Stakeholder engagement practices are on the rise in regulatory governance. This raises an important question regarding implications for regulatory legitimacy. Engagement mechanisms are not by default legitimizing: Even when initiated to tap into an array of ‘benevolent’ desiderata, unless carefully balanced and built-for-purpose, they can become conduits for de-legitimation

Caelesta Braun & Madalina Busuioc
23 November 2020
Taylor & Francis Online: Stakeholder engagement as a conduit for regulatory legitimacy?

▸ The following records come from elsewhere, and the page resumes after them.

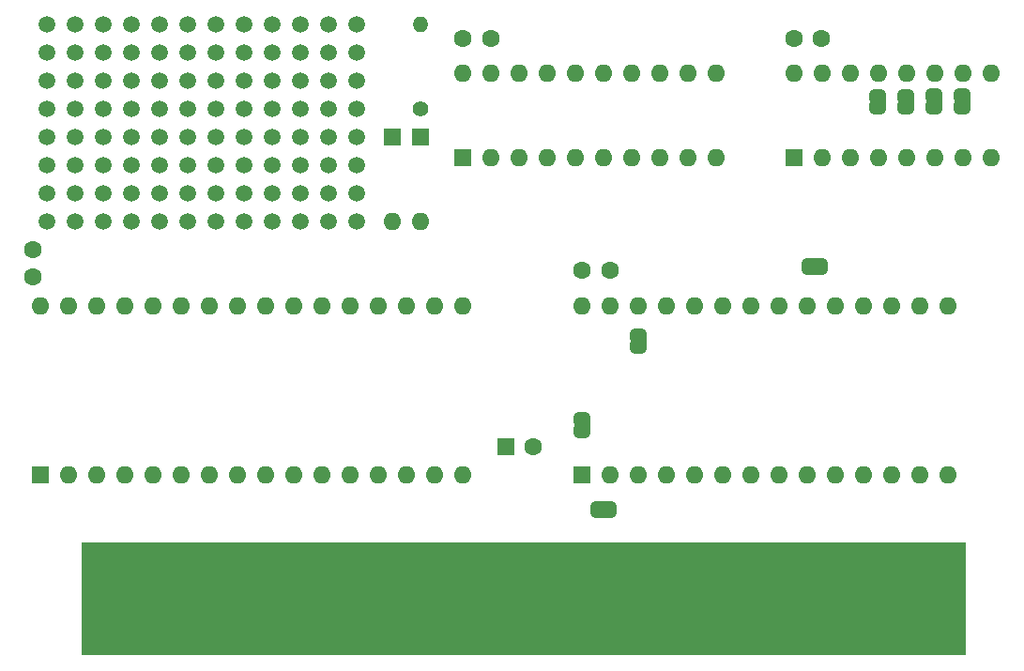
<source format=gbr>
%TF.GenerationSoftware,KiCad,Pcbnew,9.0.0*%
%TF.CreationDate,2025-05-09T14:52:43+01:00*%
%TF.ProjectId,v0b,7630622e-6b69-4636-9164-5f7063625858,rev?*%
%TF.SameCoordinates,Original*%
%TF.FileFunction,Soldermask,Bot*%
%TF.FilePolarity,Negative*%
%FSLAX46Y46*%
G04 Gerber Fmt 4.6, Leading zero omitted, Abs format (unit mm)*
G04 Created by KiCad (PCBNEW 9.0.0) date 2025-05-09 14:52:43*
%MOMM*%
%LPD*%
G01*
G04 APERTURE LIST*
G04 Aperture macros list*
%AMFreePoly0*
4,1,23,0.500000,-0.750000,0.000000,-0.750000,0.000000,-0.745722,-0.065263,-0.745722,-0.191342,-0.711940,-0.304381,-0.646677,-0.396677,-0.554381,-0.461940,-0.441342,-0.495722,-0.315263,-0.495722,-0.250000,-0.500000,-0.250000,-0.500000,0.250000,-0.495722,0.250000,-0.495722,0.315263,-0.461940,0.441342,-0.396677,0.554381,-0.304381,0.646677,-0.191342,0.711940,-0.065263,0.745722,0.000000,0.745722,
0.000000,0.750000,0.500000,0.750000,0.500000,-0.750000,0.500000,-0.750000,$1*%
%AMFreePoly1*
4,1,23,0.000000,0.745722,0.065263,0.745722,0.191342,0.711940,0.304381,0.646677,0.396677,0.554381,0.461940,0.441342,0.495722,0.315263,0.495722,0.250000,0.500000,0.250000,0.500000,-0.250000,0.495722,-0.250000,0.495722,-0.315263,0.461940,-0.441342,0.396677,-0.554381,0.304381,-0.646677,0.191342,-0.711940,0.065263,-0.745722,0.000000,-0.745722,0.000000,-0.750000,-0.500000,-0.750000,
-0.500000,0.750000,0.000000,0.750000,0.000000,0.745722,0.000000,0.745722,$1*%
G04 Aperture macros list end*
%ADD10C,0.100000*%
%ADD11C,1.500000*%
%ADD12R,1.600000X1.600000*%
%ADD13O,1.600000X1.600000*%
%ADD14C,1.600000*%
%ADD15C,1.400000*%
%ADD16O,1.400000X1.400000*%
%ADD17FreePoly0,90.000000*%
%ADD18FreePoly1,90.000000*%
%ADD19FreePoly0,0.000000*%
%ADD20FreePoly1,0.000000*%
%ADD21FreePoly0,270.000000*%
%ADD22FreePoly1,270.000000*%
G04 APERTURE END LIST*
%TO.C,H1*%
D10*
X36117800Y-82370000D02*
X115762400Y-82370000D01*
X115762400Y-92441400D01*
X36117800Y-92441400D01*
X36117800Y-82370000D01*
G36*
X36117800Y-82370000D02*
G01*
X115762400Y-82370000D01*
X115762400Y-92441400D01*
X36117800Y-92441400D01*
X36117800Y-82370000D01*
G37*
%TO.C,JP3*%
G36*
X111240000Y-42710000D02*
G01*
X109740000Y-42710000D01*
X109740000Y-42410000D01*
X111240000Y-42410000D01*
X111240000Y-42710000D01*
G37*
%TO.C,JP1*%
G36*
X116320000Y-42680000D02*
G01*
X114820000Y-42680000D01*
X114820000Y-42380000D01*
X116320000Y-42380000D01*
X116320000Y-42680000D01*
G37*
%TO.C,JP8*%
G36*
X83050000Y-80125000D02*
G01*
X83350000Y-80125000D01*
X83350000Y-78625000D01*
X83050000Y-78625000D01*
X83050000Y-80125000D01*
G37*
%TO.C,JP6*%
G36*
X80530000Y-71590000D02*
G01*
X82030000Y-71590000D01*
X82030000Y-71890000D01*
X80530000Y-71890000D01*
X80530000Y-71590000D01*
G37*
%TO.C,JP2*%
G36*
X113780000Y-42695000D02*
G01*
X112280000Y-42695000D01*
X112280000Y-42395000D01*
X113780000Y-42395000D01*
X113780000Y-42695000D01*
G37*
%TO.C,JP4*%
G36*
X108700000Y-42710000D02*
G01*
X107200000Y-42710000D01*
X107200000Y-42410000D01*
X108700000Y-42410000D01*
X108700000Y-42710000D01*
G37*
%TO.C,JP7*%
G36*
X102085000Y-58194400D02*
G01*
X102385000Y-58194400D01*
X102385000Y-56694400D01*
X102085000Y-56694400D01*
X102085000Y-58194400D01*
G37*
%TO.C,JP5*%
G36*
X87110000Y-64300000D02*
G01*
X85610000Y-64300000D01*
X85610000Y-64000000D01*
X87110000Y-64000000D01*
X87110000Y-64300000D01*
G37*
%TD*%
D11*
%TO.C,TP96*%
X60960000Y-38100000D03*
%TD*%
%TO.C,TP95*%
X60960000Y-40640000D03*
%TD*%
%TO.C,TP94*%
X60960000Y-43180000D03*
%TD*%
%TO.C,TP93*%
X60960000Y-48260000D03*
%TD*%
%TO.C,TP92*%
X60960000Y-45720000D03*
%TD*%
%TO.C,TP91*%
X60960000Y-50800000D03*
%TD*%
%TO.C,TP90*%
X60960000Y-53340000D03*
%TD*%
%TO.C,TP89*%
X60960000Y-35560000D03*
%TD*%
%TO.C,TP88*%
X58420000Y-48260000D03*
%TD*%
%TO.C,TP87*%
X58420000Y-53340000D03*
%TD*%
%TO.C,TP86*%
X58420000Y-45720000D03*
%TD*%
%TO.C,TP85*%
X58420000Y-50800000D03*
%TD*%
%TO.C,TP84*%
X58420000Y-40640000D03*
%TD*%
%TO.C,TP83*%
X58420000Y-43180000D03*
%TD*%
%TO.C,TP82*%
X58420000Y-38100000D03*
%TD*%
%TO.C,TP81*%
X58420000Y-35560000D03*
%TD*%
%TO.C,TP80*%
X55880000Y-53340000D03*
%TD*%
%TO.C,TP79*%
X55880000Y-50800000D03*
%TD*%
%TO.C,TP78*%
X55880000Y-48260000D03*
%TD*%
%TO.C,TP77*%
X55880000Y-45720000D03*
%TD*%
%TO.C,TP76*%
X55880000Y-43180000D03*
%TD*%
%TO.C,TP75*%
X55880000Y-40640000D03*
%TD*%
%TO.C,TP74*%
X55880000Y-38100000D03*
%TD*%
%TO.C,TP73*%
X55880000Y-35560000D03*
%TD*%
%TO.C,TP72*%
X53340000Y-53340000D03*
%TD*%
%TO.C,TP71*%
X53340000Y-50800000D03*
%TD*%
%TO.C,TP70*%
X53340000Y-48260000D03*
%TD*%
%TO.C,TP69*%
X53340000Y-45720000D03*
%TD*%
%TO.C,TP68*%
X53340000Y-43180000D03*
%TD*%
%TO.C,TP67*%
X53340000Y-40640000D03*
%TD*%
%TO.C,TP66*%
X53340000Y-38100000D03*
%TD*%
%TO.C,TP65*%
X53340000Y-35560000D03*
%TD*%
%TO.C,TP64*%
X50800000Y-53340000D03*
%TD*%
%TO.C,TP63*%
X50800000Y-50800000D03*
%TD*%
%TO.C,TP62*%
X50800000Y-48260000D03*
%TD*%
%TO.C,TP61*%
X50800000Y-45720000D03*
%TD*%
%TO.C,TP60*%
X50800000Y-43180000D03*
%TD*%
%TO.C,TP59*%
X50800000Y-40640000D03*
%TD*%
%TO.C,TP58*%
X50800000Y-38100000D03*
%TD*%
%TO.C,TP57*%
X50800000Y-35560000D03*
%TD*%
%TO.C,TP56*%
X48260000Y-53340000D03*
%TD*%
%TO.C,TP55*%
X48260000Y-50800000D03*
%TD*%
%TO.C,TP54*%
X48260000Y-48260000D03*
%TD*%
%TO.C,TP53*%
X48260000Y-45720000D03*
%TD*%
%TO.C,TP52*%
X48260000Y-43180000D03*
%TD*%
%TO.C,TP51*%
X48260000Y-40640000D03*
%TD*%
%TO.C,TP50*%
X48260000Y-38100000D03*
%TD*%
%TO.C,TP49*%
X48260000Y-35560000D03*
%TD*%
%TO.C,TP48*%
X45720000Y-53340000D03*
%TD*%
%TO.C,TP47*%
X45720000Y-50800000D03*
%TD*%
%TO.C,TP46*%
X45720000Y-48260000D03*
%TD*%
%TO.C,TP45*%
X45720000Y-45720000D03*
%TD*%
%TO.C,TP44*%
X45720000Y-43180000D03*
%TD*%
%TO.C,TP43*%
X45720000Y-40640000D03*
%TD*%
%TO.C,TP42*%
X45720000Y-38100000D03*
%TD*%
%TO.C,TP41*%
X45720000Y-35560000D03*
%TD*%
%TO.C,TP40*%
X43180000Y-53340000D03*
%TD*%
%TO.C,TP39*%
X43180000Y-50800000D03*
%TD*%
%TO.C,TP38*%
X43180000Y-48260000D03*
%TD*%
%TO.C,TP37*%
X43180000Y-45720000D03*
%TD*%
%TO.C,TP36*%
X43180000Y-43180000D03*
%TD*%
%TO.C,TP35*%
X43180000Y-40640000D03*
%TD*%
%TO.C,TP34*%
X43180000Y-38100000D03*
%TD*%
%TO.C,TP33*%
X43180000Y-35560000D03*
%TD*%
%TO.C,TP32*%
X40640000Y-53340000D03*
%TD*%
%TO.C,TP31*%
X40640000Y-50800000D03*
%TD*%
%TO.C,TP30*%
X40640000Y-48260000D03*
%TD*%
%TO.C,TP29*%
X40640000Y-45720000D03*
%TD*%
%TO.C,TP28*%
X40640000Y-43180000D03*
%TD*%
%TO.C,TP27*%
X40640000Y-40640000D03*
%TD*%
%TO.C,TP26*%
X40640000Y-38100000D03*
%TD*%
%TO.C,TP25*%
X40640000Y-35560000D03*
%TD*%
%TO.C,TP24*%
X38100000Y-53340000D03*
%TD*%
%TO.C,TP23*%
X38100000Y-50800000D03*
%TD*%
%TO.C,TP22*%
X38100000Y-48260000D03*
%TD*%
%TO.C,TP21*%
X38100000Y-45720000D03*
%TD*%
%TO.C,TP20*%
X38100000Y-43180000D03*
%TD*%
%TO.C,TP19*%
X38100000Y-40640000D03*
%TD*%
%TO.C,TP18*%
X38100000Y-38100000D03*
%TD*%
%TO.C,TP17*%
X38100000Y-35560000D03*
%TD*%
%TO.C,TP16*%
X35560000Y-53340000D03*
%TD*%
%TO.C,TP15*%
X35560000Y-50800000D03*
%TD*%
%TO.C,TP14*%
X35560000Y-48260000D03*
%TD*%
%TO.C,TP13*%
X35560000Y-45720000D03*
%TD*%
%TO.C,TP12*%
X35560000Y-43180000D03*
%TD*%
%TO.C,TP11*%
X35560000Y-40640000D03*
%TD*%
%TO.C,TP10*%
X35560000Y-38100000D03*
%TD*%
%TO.C,TP9*%
X35560000Y-35560000D03*
%TD*%
%TO.C,TP8*%
X33020000Y-50800000D03*
%TD*%
%TO.C,TP7*%
X33020000Y-45720000D03*
%TD*%
%TO.C,TP6*%
X33020000Y-53340000D03*
%TD*%
%TO.C,TP5*%
X33020000Y-35560000D03*
%TD*%
%TO.C,TP4*%
X33020000Y-48260000D03*
%TD*%
%TO.C,TP3*%
X33020000Y-43180000D03*
%TD*%
%TO.C,TP2*%
X33020000Y-40640000D03*
%TD*%
%TO.C,TP1*%
X33020000Y-38100000D03*
%TD*%
D12*
%TO.C,U1*%
X70500000Y-47625000D03*
D13*
X73040000Y-47625000D03*
X75580000Y-47625000D03*
X78120000Y-47625000D03*
X80660000Y-47625000D03*
X83200000Y-47625000D03*
X85740000Y-47625000D03*
X88280000Y-47625000D03*
X90820000Y-47625000D03*
X93360000Y-47625000D03*
X93360000Y-40005000D03*
X90820000Y-40005000D03*
X88280000Y-40005000D03*
X85740000Y-40005000D03*
X83200000Y-40005000D03*
X80660000Y-40005000D03*
X78120000Y-40005000D03*
X75580000Y-40005000D03*
X73040000Y-40005000D03*
X70500000Y-40005000D03*
%TD*%
D12*
%TO.C,D1*%
X66675000Y-45720000D03*
D13*
X66675000Y-53340000D03*
%TD*%
D14*
%TO.C,C2*%
X31750000Y-55880000D03*
X31750000Y-58380000D03*
%TD*%
%TO.C,C1*%
X73000000Y-36830000D03*
X70500000Y-36830000D03*
%TD*%
D12*
%TO.C,D2*%
X64135000Y-45720000D03*
D13*
X64135000Y-53340000D03*
%TD*%
D14*
%TO.C,C4*%
X102845000Y-36830000D03*
X100345000Y-36830000D03*
%TD*%
%TO.C,C3*%
X83780000Y-57785000D03*
X81280000Y-57785000D03*
%TD*%
D12*
%TO.C,C5*%
X74359888Y-73660000D03*
D14*
X76859888Y-73660000D03*
%TD*%
D15*
%TO.C,R1*%
X66675000Y-43180000D03*
D16*
X66675000Y-35560000D03*
%TD*%
D12*
%TO.C,U2*%
X100345000Y-47615000D03*
D13*
X102885000Y-47615000D03*
X105425000Y-47615000D03*
X107965000Y-47615000D03*
X110505000Y-47615000D03*
X113045000Y-47615000D03*
X115585000Y-47615000D03*
X118125000Y-47615000D03*
X118125000Y-39995000D03*
X115585000Y-39995000D03*
X113045000Y-39995000D03*
X110505000Y-39995000D03*
X107965000Y-39995000D03*
X105425000Y-39995000D03*
X102885000Y-39995000D03*
X100345000Y-39995000D03*
%TD*%
D12*
%TO.C,U4*%
X81280000Y-76200000D03*
D13*
X83820000Y-76200000D03*
X86360000Y-76200000D03*
X88900000Y-76200000D03*
X91440000Y-76200000D03*
X93980000Y-76200000D03*
X96520000Y-76200000D03*
X99060000Y-76200000D03*
X101600000Y-76200000D03*
X104140000Y-76200000D03*
X106680000Y-76200000D03*
X109220000Y-76200000D03*
X111760000Y-76200000D03*
X114300000Y-76200000D03*
X114300000Y-60960000D03*
X111760000Y-60960000D03*
X109220000Y-60960000D03*
X106680000Y-60960000D03*
X104140000Y-60960000D03*
X101600000Y-60960000D03*
X99060000Y-60960000D03*
X96520000Y-60960000D03*
X93980000Y-60960000D03*
X91440000Y-60960000D03*
X88900000Y-60960000D03*
X86360000Y-60960000D03*
X83820000Y-60960000D03*
X81280000Y-60960000D03*
%TD*%
D12*
%TO.C,U5*%
X32385000Y-76200000D03*
D13*
X34925000Y-76200000D03*
X37465000Y-76200000D03*
X40005000Y-76200000D03*
X42545000Y-76200000D03*
X45085000Y-76200000D03*
X47625000Y-76200000D03*
X50165000Y-76200000D03*
X52705000Y-76200000D03*
X55245000Y-76200000D03*
X57785000Y-76200000D03*
X60325000Y-76200000D03*
X62865000Y-76200000D03*
X65405000Y-76200000D03*
X67945000Y-76200000D03*
X70485000Y-76200000D03*
X70485000Y-60960000D03*
X67945000Y-60960000D03*
X65405000Y-60960000D03*
X62865000Y-60960000D03*
X60325000Y-60960000D03*
X57785000Y-60960000D03*
X55245000Y-60960000D03*
X52705000Y-60960000D03*
X50165000Y-60960000D03*
X47625000Y-60960000D03*
X45085000Y-60960000D03*
X42545000Y-60960000D03*
X40005000Y-60960000D03*
X37465000Y-60960000D03*
X34925000Y-60960000D03*
X32385000Y-60960000D03*
%TD*%
D17*
%TO.C,JP3*%
X110490000Y-43210000D03*
D18*
X110490000Y-41910000D03*
%TD*%
D17*
%TO.C,JP1*%
X115570000Y-43180000D03*
D18*
X115570000Y-41880000D03*
%TD*%
D19*
%TO.C,JP8*%
X82550000Y-79375000D03*
D20*
X83850000Y-79375000D03*
%TD*%
D21*
%TO.C,JP6*%
X81280000Y-71090000D03*
D22*
X81280000Y-72390000D03*
%TD*%
D17*
%TO.C,JP2*%
X113030000Y-43195000D03*
D18*
X113030000Y-41895000D03*
%TD*%
D17*
%TO.C,JP4*%
X107950000Y-43210000D03*
D18*
X107950000Y-41910000D03*
%TD*%
D19*
%TO.C,JP7*%
X101585000Y-57444400D03*
D20*
X102885000Y-57444400D03*
%TD*%
D17*
%TO.C,JP5*%
X86360000Y-64800000D03*
D18*
X86360000Y-63500000D03*
%TD*%
M02*

</source>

Much like Schrödinger’s cat, neither dead nor alive, so too can stakeholder engagement be, in principle, a source of legitimation and de-legitimation. We suggest three distinct sets of explanatory factors to assess the (de-)legitimizing nature of stakeholder engagement: contextual determinants, the institutional design of specific engagement arrangements, and organizational rationales and individual preferences. Taken as a whole, the documented broadening and deepening of engagement in regulatory governance, points at a more encompassing transition of the regulatory state, away from its traditional legitimizing tenants. Unless carefully tailored, this transition risks eroding the distinguishing features that underpin the regulatory state’s very claim to authority. We highlight that addressing contemporary societal challenges and many of the regulatory conundrums associated with them calls simultaneously for independent expertise necessarily grounded in the much-needed (but carefully-balanced) audience support that sustains regulatory authority.